A three-judge panel denied John Rydberg’s request for a provisional discharge, finding that the 70-year-old repeat sex offender remains a threat to public safety.
“Based on all the evidence, the testimony, and the credibility and persuasiveness of the evidence, the panel is NOT satisfied that Rydberg can make an acceptable adjustment to open society on provisional discharge,” Judges Joanne Smith and Kathleen Gearin of Ramsey County and retired Judge Leslie Metzen of Dakota County wrote in an order dated Friday.
Rydberg’s case seeking the discharge came before a judicial panel last year as lawmakers across the country were struggling to balance their state budgets. It reopened the debate about the costs and legal wisdom of civil commitment programs for sex offenders. Minnesota, then awash in red ink, was grappling with the rising costs of treating sex offenders.
His request to be moved to a halfway house also brought attention because, at the time, he could have become the first person permanently freed from the Minnesota program for sex offenders.
Rydberg’s long string of offenses includes convictions for rape and other sex crimes going back to the late 1960s. His last crime was raping a woman at knifepoint in front of her children in 1979 in Blue Earth County, Minn., during an escape from a Wisconsin sex offender program. He was confined to the court-ordered treatment program in Minnesota as a psychopathic personality.
Rydberg sought to move from the St. Peter campus of the Minnesota Sex Offender Program, where he lives in an unlocked house outside the security perimeter, to a Twin Cities halfway house, where he would have been subject to GPS monitoring, supervision and continued treatment. His bid to be freed was opposed by Human Services Commissioner Lucinda Jesson even though program staffers in her department recommended him for provisional discharge.

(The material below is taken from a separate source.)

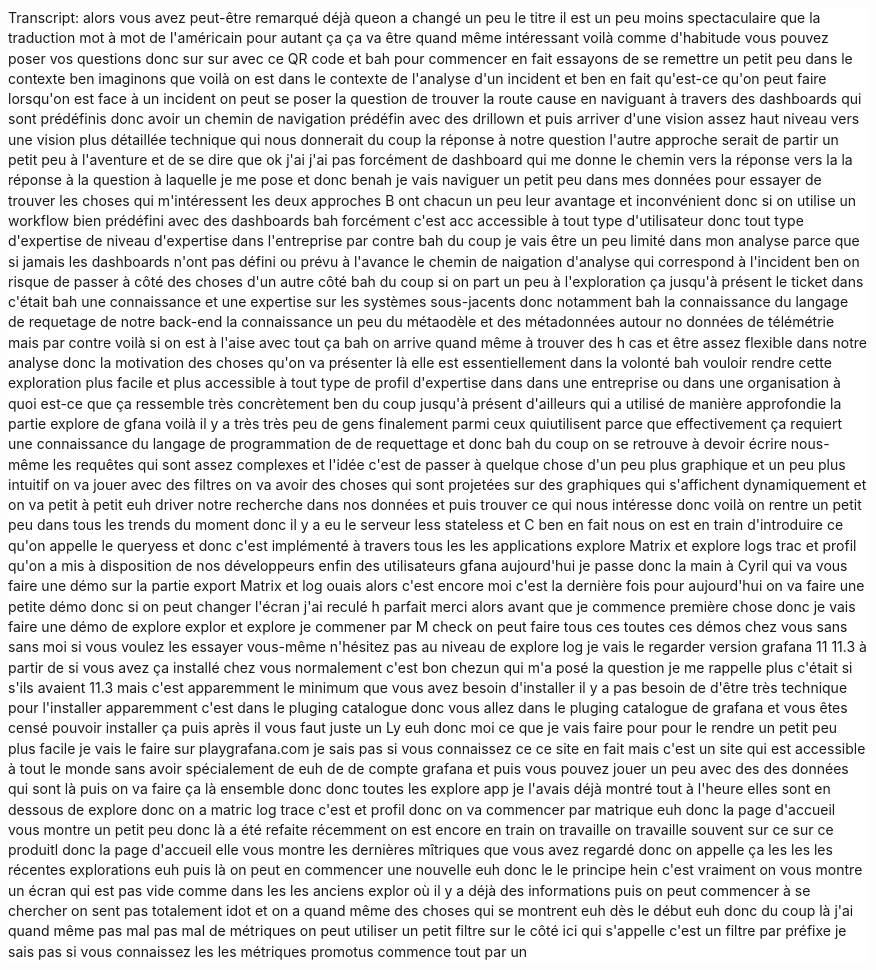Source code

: Transcript: alors vous avez peut-être remarqué déjà queon a changé un peu le titre il est un peu moins spectaculaire que la traduction mot à mot de l'américain pour autant ça ça va être quand même intéressant voilà comme d'habitude vous pouvez poser vos questions donc sur sur avec ce QR code et bah pour commencer en fait essayons de se remettre un petit peu dans le contexte ben imaginons que voilà on est dans le contexte de l'analyse d'un incident et ben en fait qu'est-ce qu'on peut faire lorsqu'on est face à un incident on peut se poser la question de trouver la route cause en naviguant à travers des dashboards qui sont prédéfinis donc avoir un chemin de navigation prédéfin avec des drillown et puis arriver d'une vision assez haut niveau vers une vision plus détaillée technique qui nous donnerait du coup la réponse à notre question l'autre approche serait de partir un petit peu à l'aventure et de se dire que ok j'ai j'ai pas forcément de dashboard qui me donne le chemin vers la réponse vers la la réponse à la question à laquelle je me pose et donc benah je vais naviguer un petit peu dans mes données pour essayer de trouver les choses qui m'intéressent les deux approches B ont chacun un peu leur avantage et inconvénient donc si on utilise un workflow bien prédéfini avec des dashboards bah forcément c'est acc accessible à tout type d'utilisateur donc tout type d'expertise de niveau d'expertise dans l'entreprise par contre bah du coup je vais être un peu limité dans mon analyse parce que si jamais les dashboards n'ont pas défini ou prévu à l'avance le chemin de naigation d'analyse qui correspond à l'incident ben on risque de passer à côté des choses d'un autre côté bah du coup si on part un peu à l'exploration ça jusqu'à présent le ticket dans c'était bah une connaissance et une expertise sur les systèmes sous-jacents donc notamment bah la connaissance du langage de requetage de notre back-end la connaissance un peu du métaodèle et des métadonnées autour no données de télémétrie mais par contre voilà si on est à l'aise avec tout ça bah on arrive quand même à trouver des h cas et être assez flexible dans notre analyse donc la motivation des choses qu'on va présenter là elle est essentiellement dans la volonté bah vouloir rendre cette exploration plus facile et plus accessible à tout type de profil d'expertise dans dans une entreprise ou dans une organisation à quoi est-ce que ça ressemble très concrètement ben du coup jusqu'à présent d'ailleurs qui a utilisé de manière approfondie la partie explore de gfana voilà il y a très très peu de gens finalement parmi ceux quiutilisent parce que effectivement ça requiert une connaissance du langage de programmation de de requettage et donc bah du coup on se retrouve à devoir écrire nous-même les requêtes qui sont assez complexes et l'idée c'est de passer à quelque chose d'un peu plus graphique et un peu plus intuitif on va jouer avec des filtres on va avoir des choses qui sont projetées sur des graphiques qui s'affichent dynamiquement et on va petit à petit euh driver notre recherche dans nos données et puis trouver ce qui nous intéresse donc voilà on rentre un petit peu dans tous les trends du moment donc il y a eu le serveur less stateless et C ben en fait nous on est en train d'introduire ce qu'on appelle le queryess et donc c'est implémenté à travers tous les les applications explore Matrix et explore logs trac et profil qu'on a mis à disposition de nos développeurs enfin des utilisateurs gfana aujourd'hui je passe donc la main à Cyril qui va vous faire une démo sur la partie export Matrix et log ouais alors c'est encore moi c'est la dernière fois pour aujourd'hui on va faire une petite démo donc si on peut changer l'écran j'ai reculé h parfait merci alors avant que je commence première chose donc je vais faire une démo de explore explor et explore je commener par M check on peut faire tous ces toutes ces démos chez vous sans sans moi si vous voulez les essayer vous-même n'hésitez pas au niveau de explore log je vais le regarder version grafana 11 11.3 à partir de si vous avez ça installé chez vous normalement c'est bon chezun qui m'a posé la question je me rappelle plus c'était si s'ils avaient 11.3 mais c'est apparemment le minimum que vous avez besoin d'installer il y a pas besoin de d'être très technique pour l'installer apparemment c'est dans le pluging catalogue donc vous allez dans le pluging catalogue de grafana et vous êtes censé pouvoir installer ça puis après il vous faut juste un Ly euh donc moi ce que je vais faire pour pour le rendre un petit peu plus facile je vais le faire sur playgrafana.com je sais pas si vous connaissez ce ce site en fait mais c'est un site qui est accessible à tout le monde sans avoir spécialement de euh de de compte grafana et puis vous pouvez jouer un peu avec des des données qui sont là puis on va faire ça là ensemble donc donc toutes les explore app je l'avais déjà montré tout à l'heure elles sont en dessous de explore donc on a matric log trace c'est et profil donc on va commencer par matrique euh donc la page d'accueil vous montre un petit peu donc là a été refaite récemment on est encore en train on travaille on travaille souvent sur ce sur ce produitl donc la page d'accueil elle vous montre les dernières mîtriques que vous avez regardé donc on appelle ça les les les récentes explorations euh puis là on peut en commencer une nouvelle euh donc le le principe hein c'est vraiment on vous montre un écran qui est pas vide comme dans les les anciens explor où il y a déjà des informations puis on peut commencer à se chercher on sent pas totalement idot et on a quand même des choses qui se montrent euh dès le début euh donc du coup là j'ai quand même pas mal pas mal de métriques on peut utiliser un petit filtre sur le côté ici qui s'appelle c'est un filtre par préfixe je sais pas si vous connaissez les les métriques promotus commence tout par un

A forensic psychologist, who testified last year when Rydberg’s case was being heard, said back then that Rydberg still presented “a significant danger to the public.”

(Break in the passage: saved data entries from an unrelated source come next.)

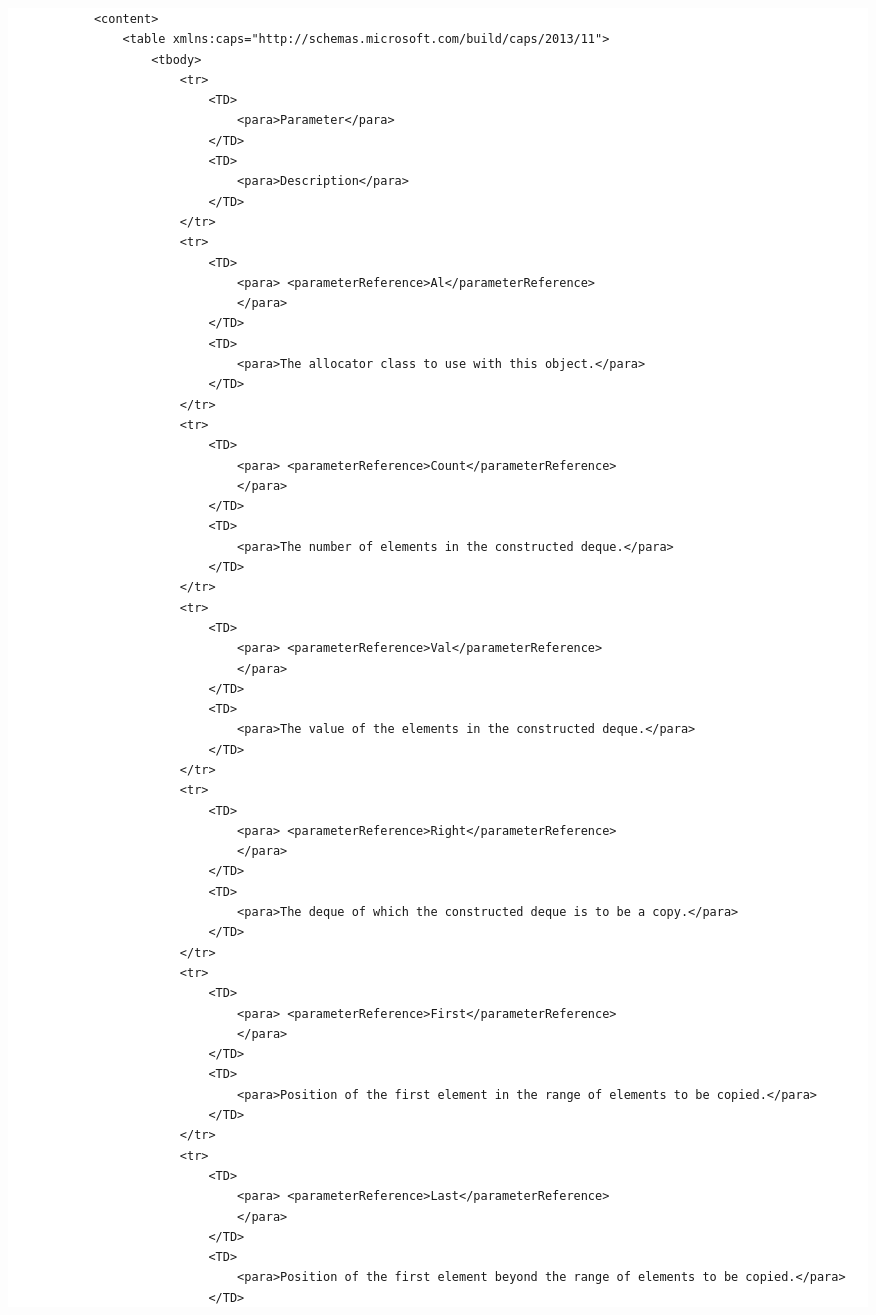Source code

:                 <content>
                    <table xmlns:caps="http://schemas.microsoft.com/build/caps/2013/11">
                        <tbody>
                            <tr>
                                <TD>
                                    <para>Parameter</para>
                                </TD>
                                <TD>
                                    <para>Description</para>
                                </TD>
                            </tr>
                            <tr>
                                <TD>
                                    <para> <parameterReference>Al</parameterReference>
                                    </para>
                                </TD>
                                <TD>
                                    <para>The allocator class to use with this object.</para>
                                </TD>
                            </tr>
                            <tr>
                                <TD>
                                    <para> <parameterReference>Count</parameterReference>
                                    </para>
                                </TD>
                                <TD>
                                    <para>The number of elements in the constructed deque.</para>
                                </TD>
                            </tr>
                            <tr>
                                <TD>
                                    <para> <parameterReference>Val</parameterReference>
                                    </para>
                                </TD>
                                <TD>
                                    <para>The value of the elements in the constructed deque.</para>
                                </TD>
                            </tr>
                            <tr>
                                <TD>
                                    <para> <parameterReference>Right</parameterReference>
                                    </para>
                                </TD>
                                <TD>
                                    <para>The deque of which the constructed deque is to be a copy.</para>
                                </TD>
                            </tr>
                            <tr>
                                <TD>
                                    <para> <parameterReference>First</parameterReference>
                                    </para>
                                </TD>
                                <TD>
                                    <para>Position of the first element in the range of elements to be copied.</para>
                                </TD>
                            </tr>
                            <tr>
                                <TD>
                                    <para> <parameterReference>Last</parameterReference>
                                    </para>
                                </TD>
                                <TD>
                                    <para>Position of the first element beyond the range of elements to be copied.</para>
                                </TD>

“I am pleased that the Minnesota Judicial Appeal Panel agreed with my assessment that this client is not ready for placement in the community,” Jesson said after the ruling. “Treatment can work, but we must be careful to ensure the public is not put at unnecessary risk as patients are granted more freedom.”

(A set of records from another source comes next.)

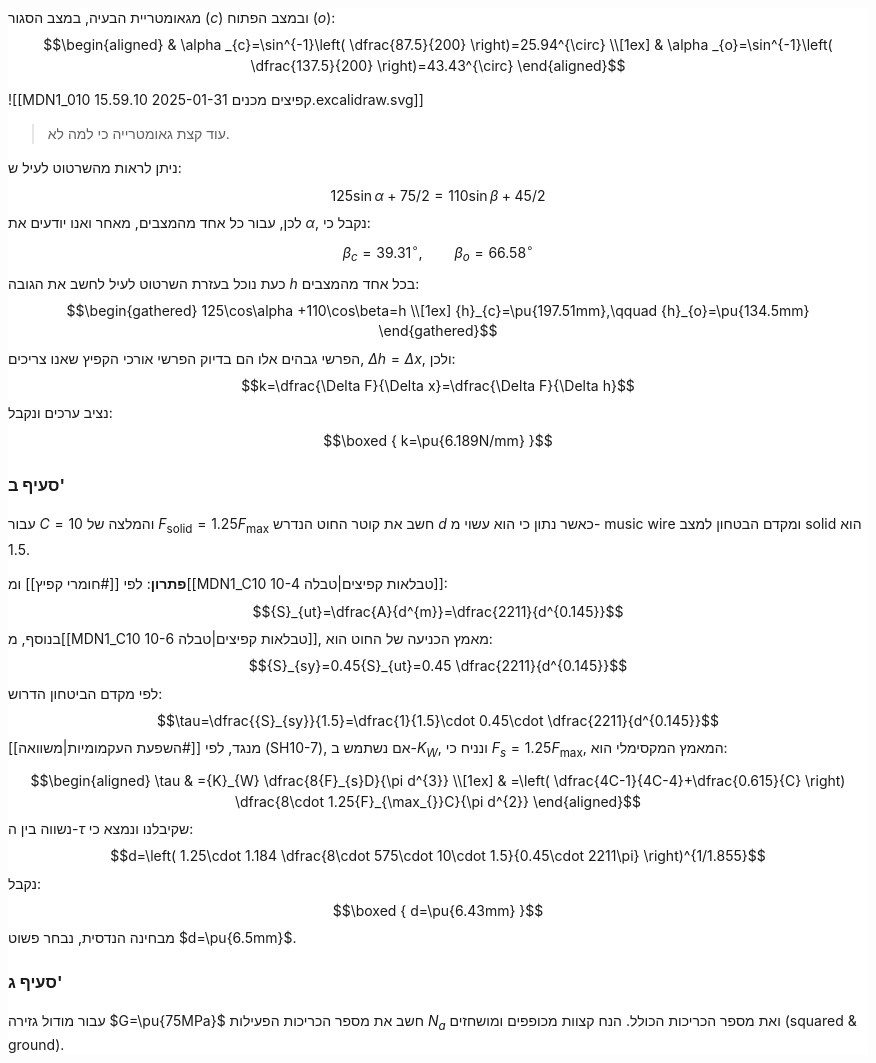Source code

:מגאומטריית הבעיה, במצב הסגור ($c$) ובמצב הפתוח ($o$):
$$\begin{aligned}
 & \alpha _{c}=\sin^{-1}\left( \dfrac{87.5}{200} \right)=25.94^{\circ}  \\[1ex]
 & \alpha _{o}=\sin^{-1}\left( \dfrac{137.5}{200} \right)=43.43^{\circ} 
\end{aligned}$$

![[MDN1_010 קפיצים מכנים 2025-01-31 15.59.10.excalidraw.svg]]
>עוד קצת גאומטרייה כי למה לא.

ניתן לראות מהשרטוט לעיל ש:
$$125\sin\alpha+75/2=110\sin\beta+45/2$$
לכן, עבור כל אחד מהמצבים, מאחר ואנו יודעים את $\alpha$, נקבל כי:
$${\beta}_{c}=39.31^{\circ},\qquad {\beta}_{o}=66.58^{\circ} $$
כעת נוכל בעזרת השרטוט לעיל לחשב את הגובה $h$ בכל אחד מהמצבים:
$$\begin{gathered}
125\cos\alpha +110\cos\beta=h \\[1ex]
{h}_{c}=\pu{197.51mm},\qquad {h}_{o}=\pu{134.5mm}
\end{gathered}$$
הפרשי גבהים אלו הם בדיוק הפרשי אורכי הקפיץ שאנו צריכים, $\Delta h=\Delta x$, ולכן:
$$k=\dfrac{\Delta F}{\Delta x}=\dfrac{\Delta F}{\Delta h}$$
נציב ערכים ונקבל:
$$\boxed {
k=\pu{6.189N/mm}
 }$$

### סעיף ב'
עבור $C=10$ והמלצה של ${F}_{\text{solid}}=1.25{F}_{\max_{}}$ חשב את קוטר החוט הנדרש $d$ כאשר נתון כי הוא עשוי מ- music wire ומקדם הבטחון למצב solid הוא $1.5$.

**פתרון**:
לפי [[#חומרי קפיץ]] ומ[[MDN1_C10 טבלאות קפיצים|טבלה 10-4]]:
$${S}_{ut}=\dfrac{A}{d^{m}}=\dfrac{2211}{d^{0.145}}$$
בנוסף, מ[[MDN1_C10 טבלאות קפיצים|טבלה 10-6]], מאמץ הכניעה של החוט הוא:
$${S}_{sy}=0.45{S}_{ut}=0.45 \dfrac{2211}{d^{0.145}}$$
לפי מקדם הביטחון הדרוש:
$$\tau=\dfrac{{S}_{sy}}{1.5}=\dfrac{1}{1.5}\cdot 0.45\cdot \dfrac{2211}{d^{0.145}}$$
מנגד, לפי [[#השפעת העקמומיות|משוואה]] $\text{(SH10-7)}$, אם נשתמש ב-${K}_{W}$, ונניח כי ${F}_{s}=1.25{F}_{\max_{}}$, המאמץ המקסימלי הוא:
$$\begin{aligned}
\tau & ={K}_{W} \dfrac{8{F}_{s}D}{\pi d^{3}} \\[1ex]
 & =\left( \dfrac{4C-1}{4C-4}+\dfrac{0.615}{C} \right) \dfrac{8\cdot 1.25{F}_{\max_{}}C}{\pi d^{2}}
\end{aligned}$$
נשווה בין ה-$\tau$ שקיבלנו ונמצא כי:
$$d=\left( 1.25\cdot 1.184 \dfrac{8\cdot 575\cdot 10\cdot 1.5}{0.45\cdot 2211\pi} \right)^{1/1.855}$$
נקבל:
$$\boxed {
d=\pu{6.43mm}
 }$$
מבחינה הנדסית, נבחר פשוט $d=\pu{6.5mm}$.

### סעיף ג'
עבור מודול גזירה $G=\pu{75MPa}$ חשב את מספר הכריכות הפעילות ${N}_{a}$ ואת מספר הכריכות הכולל. הנח קצוות מכופפים ומושחזים (squared & ground).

Rydberg’s attorney, Brian Southwell, had argued that Rydberg made progress in treatment. On Friday, he said Rydberg had the right to come back to court in six months and would either do that or appeal.
“He’s been in the system a long time. He understands that the system is slow and very cautious,” Southwell said.
The Minnesota program, which began in the mid-1990s, has been criticized for the indefinite nature of the confinements of sex offenders.
A 64-year-old man became the first person provisionally discharged from the program in more than a decade earlier this year when he was allowed to move to a Minneapolis-area halfway house. Only one other person was ever released from the program, and he was soon taken back into custody on a violation.